With diminishing complexity in the nervous system, the actual decision should become easier and easier to pinpoint, and eventually it might converge on a single cell. This is in fact what has been found in the Aplysia, a sea slug with a fairly simple and very well-characterised nervous system, and a common model organism in neuroscience. A neuron called B51 has been shown to make the decision to carry out feeding behaviour. Successful feeding is rewarded by dopaminergic signaling from the esophagus back to neuron B51. This is known in psychology as operant conditioning, meaning roughly that the organism learns from the consequences of its behavior.

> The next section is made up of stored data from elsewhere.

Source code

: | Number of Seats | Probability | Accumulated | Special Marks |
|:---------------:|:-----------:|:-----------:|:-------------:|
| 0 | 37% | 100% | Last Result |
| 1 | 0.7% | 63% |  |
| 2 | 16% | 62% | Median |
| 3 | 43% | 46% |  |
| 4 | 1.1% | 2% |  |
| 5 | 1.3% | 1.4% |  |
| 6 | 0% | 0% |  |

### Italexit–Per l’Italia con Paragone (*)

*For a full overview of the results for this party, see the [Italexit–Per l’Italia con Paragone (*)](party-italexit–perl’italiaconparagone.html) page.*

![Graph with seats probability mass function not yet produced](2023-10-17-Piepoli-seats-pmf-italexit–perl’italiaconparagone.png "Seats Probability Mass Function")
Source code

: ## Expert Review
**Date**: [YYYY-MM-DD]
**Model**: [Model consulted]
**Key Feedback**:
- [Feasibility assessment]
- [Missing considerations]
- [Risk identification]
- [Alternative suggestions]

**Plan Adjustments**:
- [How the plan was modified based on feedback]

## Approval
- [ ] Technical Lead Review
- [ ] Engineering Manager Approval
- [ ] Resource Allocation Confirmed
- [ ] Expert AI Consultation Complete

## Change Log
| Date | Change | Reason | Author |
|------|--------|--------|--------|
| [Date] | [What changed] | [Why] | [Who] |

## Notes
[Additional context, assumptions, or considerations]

A recent paper by Fred Lorenzetti and co-workers in the journal Neuron begins to shed light on how decision-making is carried out by neuron B51. Lorenzetti and his colleagues found that reward of the feeding behavior led to changes in the membrane structure of the neuron, reducing the threshold for firing and therefore making it more probable that feeding behavior will be initiated. They were also able to block the activities of a few intracellular proteins, and found two protein kinases that were crucial for operant conditioning to take place.

We can attribute meaning to these biochemical changes. In its context, a reduced firing threshold of neuron B51 probably means that there is a greater abundance of food in the environment. This piece of knowledge is a part of the internal representation of the outside world. And this particular cell possesses enough complexity to both carry this part of the internal representation and function as a decision generator on its own!

Of course, since the cell is part of the neural network this doesn’t mean that a network-centered view is any less correct or useful. The information processing of neuron B51 can only be made meaningful in the context of its neuronal connections. And it is not necessary to know, from a network-perspective, which specific changes in the cell that are underpinning the cell’s altered electrical activity. And finally, as a caveat, I should add that much is still unknown about the regulation of neuron B51. This model may well have to be questioned in the light of future evidence.

But this story illustrates three important things:

  • That a single cell can be capable of making decisions

  • That the internal workings underlying decision-making in the cell are attracting attention, although more from neurobiologists than from cell biologists.

  • That the decisions of single cells in multicellular organisms may require other cells to decode the decision and translate it into behavior, which means that the decision is only meaningful in that highly specific context.